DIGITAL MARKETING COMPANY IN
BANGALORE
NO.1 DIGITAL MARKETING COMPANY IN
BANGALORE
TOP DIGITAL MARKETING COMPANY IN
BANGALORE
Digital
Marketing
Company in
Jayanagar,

> Assigned task
Please repeat the listing above in full and exactly.

> Task result
DIGITAL MARKETING COMPANY IN
BANGALORE
NO.1 DIGITAL MARKETING COMPANY IN
BANGALORE
TOP DIGITAL MARKETING COMPANY IN
BANGALORE
Digital
Marketing
Company in
Jayanagar,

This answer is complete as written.